PAGE TEXT:
Like landslides, water contributes to rock slope instability. Proper surface and subsurface drainage can slow the deterioration of rock slopes. Keeping ditches clean and directing surface drainage away from a rock slope can keep water out of bedrock joints and reduces erosion of bedrock formations that are highly erodible.

3.4 Protection Measures

It can be cost-effective to let rock falls occur and control their distance and direction of travel. Protection measures should be used when rock falls are allowed to occur. These include:

• Catch Ditches — A ditch of specified depth and width is installed to catch falling rock. Ditches must be kept clean to operate properly.
• Draped Mesh — Mesh consisting of chain-link fencing is installed on a rock slope to control falling rock. Periodic maintenance is needed to ensure the mesh is in good condition as well as to clean out fallen material.
• Catch Fences and Attenuators — Fences and attenuators are used to contain high-energy rockfalls. These require designs tailored to site-specific slope conditions. Periodic maintenance is needed to ensure they remain in good operating condition. Occasionally replacement of portions of fences or attenuators is needed after a rockfall. Fallen material contained by the fence or attenuator must also be cleaned out occasionally to prevent build-up of material that can impact performance of the fence or attenuator.
• Barriers – Barriers can be used to contain rockfalls. These are often used in situations where space limitations prevent the use of a normal catch ditch. Barriers can be Jersey barriers (Figure 5), large concrete blocks, soil berms, or even shipping containers. The area behind barriers must occasionally be cleaned of rock fall material to maintain their effectiveness.

Figure 5: Jersey barriers used to catch fallen rock.

Design of protection measures often need to be site-specific. Contact the Division of Structural Design Geotechnical Services Branch for assistance with determining proper measure to install.

Geotechnical-related problems at structures such as bridges, walls, or culverts, can be reduced or prevented with simple and routine maintenance activities. Many of these maintenance activities attempt to control drainage and its associated impacts.

4.1 Bridges

Bridge health can be negatively affected by geotechnical and drainage problems like landslides, excessive settlement, unequal soil pressures, scour, and erosion. Visual signs of these problems are described below.

4.1.1 Bump at the End of the Bridge

Excessive settlement of bridge approaches manifests in large bumps between the bridge and the approach pavement or in the need to frequently patch the approach to mitigate the bump. Settlement can be caused by one or more of the following:

• Settlement of foundation soils
• Improper compaction of approach embankment materials
• Runoff from the bridge surface saturating or eroding embankment soils at the bridge ends

When excessive settlement occurs, it can result in the following:

• Substructure movement or tilting
• Excessive deflection of bearings
• Excessive opening or closing of bridge joints
• Cracking of abutment or end bent back walls
• Additional loads on substructure and superstructure members
• Excessive axial and lateral loads on piles
• Exposed piles below the caps
• Embankment failures
• Erosion of embankment soils
• Failure of bridge end drainage where drainage cannot reach the drop boxes, pipes pull apart, or both (Figure 6)

SUPPLIED DATA:
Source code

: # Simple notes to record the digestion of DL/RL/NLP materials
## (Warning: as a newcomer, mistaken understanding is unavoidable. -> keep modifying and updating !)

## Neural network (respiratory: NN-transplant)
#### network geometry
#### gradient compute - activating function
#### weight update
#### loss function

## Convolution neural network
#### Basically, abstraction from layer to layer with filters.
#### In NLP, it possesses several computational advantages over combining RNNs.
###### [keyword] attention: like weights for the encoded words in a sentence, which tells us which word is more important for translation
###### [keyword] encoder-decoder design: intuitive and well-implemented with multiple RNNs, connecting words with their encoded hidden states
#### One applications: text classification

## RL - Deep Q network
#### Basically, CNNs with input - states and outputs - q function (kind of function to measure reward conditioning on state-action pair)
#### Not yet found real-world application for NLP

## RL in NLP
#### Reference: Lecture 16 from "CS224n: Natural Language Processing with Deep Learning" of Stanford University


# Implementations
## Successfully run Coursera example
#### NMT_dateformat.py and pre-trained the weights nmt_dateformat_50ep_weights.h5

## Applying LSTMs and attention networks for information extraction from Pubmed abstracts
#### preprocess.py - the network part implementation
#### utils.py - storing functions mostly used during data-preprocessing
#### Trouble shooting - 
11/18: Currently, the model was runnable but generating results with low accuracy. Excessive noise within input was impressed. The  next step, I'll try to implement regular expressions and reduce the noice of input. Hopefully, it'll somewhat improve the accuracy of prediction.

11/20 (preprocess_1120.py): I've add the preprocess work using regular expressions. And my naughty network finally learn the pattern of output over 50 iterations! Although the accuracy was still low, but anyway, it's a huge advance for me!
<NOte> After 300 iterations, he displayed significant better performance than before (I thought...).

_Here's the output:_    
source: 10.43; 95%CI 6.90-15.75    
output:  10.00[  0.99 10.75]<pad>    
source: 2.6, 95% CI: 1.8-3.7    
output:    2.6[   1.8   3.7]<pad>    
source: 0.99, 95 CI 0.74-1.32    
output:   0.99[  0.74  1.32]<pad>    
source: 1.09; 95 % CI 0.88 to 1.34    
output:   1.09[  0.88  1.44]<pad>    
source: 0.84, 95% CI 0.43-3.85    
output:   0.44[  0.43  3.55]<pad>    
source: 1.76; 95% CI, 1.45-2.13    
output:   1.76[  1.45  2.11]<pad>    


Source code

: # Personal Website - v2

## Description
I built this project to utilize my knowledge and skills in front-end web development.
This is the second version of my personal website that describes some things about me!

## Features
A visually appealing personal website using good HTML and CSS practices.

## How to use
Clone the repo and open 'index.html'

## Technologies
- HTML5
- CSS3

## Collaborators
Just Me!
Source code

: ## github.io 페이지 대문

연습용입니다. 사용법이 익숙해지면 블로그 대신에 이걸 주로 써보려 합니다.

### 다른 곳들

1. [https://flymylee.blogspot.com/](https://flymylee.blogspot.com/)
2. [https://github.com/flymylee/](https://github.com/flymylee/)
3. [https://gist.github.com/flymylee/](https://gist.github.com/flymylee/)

ACTIVITY: Update the stretch of the geotechnical maintenance text from "It can be cost-effective" through "out fallen material.", replacing "falling rock" with "loose rock" and writing out the result.

ANSWER BOX:
It can be cost-effective to let rock falls occur and control their distance and direction of travel. Protection measures should be used when rock falls are allowed to occur. These include:

• Catch Ditches — A ditch of specified depth and width is installed to catch loose rock. Ditches must be kept clean to operate properly.
• Draped Mesh — Mesh consisting of chain-link fencing is installed on a rock slope to control loose rock. Periodic maintenance is needed to ensure the mesh is in good condition as well as to clean out fallen material.